[Stored records]
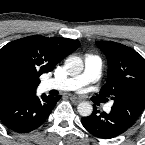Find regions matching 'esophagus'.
<instances>
[{"label":"esophagus","instance_id":"esophagus-1","mask_svg":"<svg viewBox=\"0 0 145 145\" xmlns=\"http://www.w3.org/2000/svg\"><path fill=\"white\" fill-rule=\"evenodd\" d=\"M70 100L72 101V103H74V104H78L79 102L82 101V98L79 97V96H75V95H73V96L70 97Z\"/></svg>","mask_w":145,"mask_h":145}]
</instances>
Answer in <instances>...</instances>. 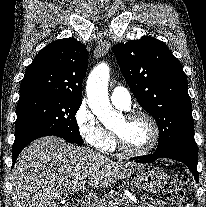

JOB
Quote the lines above word for word, leaving out the pictures.

THE REPLY
Find regions matching 'esophagus'.
<instances>
[{"label":"esophagus","instance_id":"esophagus-1","mask_svg":"<svg viewBox=\"0 0 145 145\" xmlns=\"http://www.w3.org/2000/svg\"><path fill=\"white\" fill-rule=\"evenodd\" d=\"M70 100L72 101V103H74V104H78L79 102L82 101V98L79 97V96H75V95H73V96L70 97Z\"/></svg>","mask_w":145,"mask_h":145}]
</instances>
Answer in <instances>...</instances>. 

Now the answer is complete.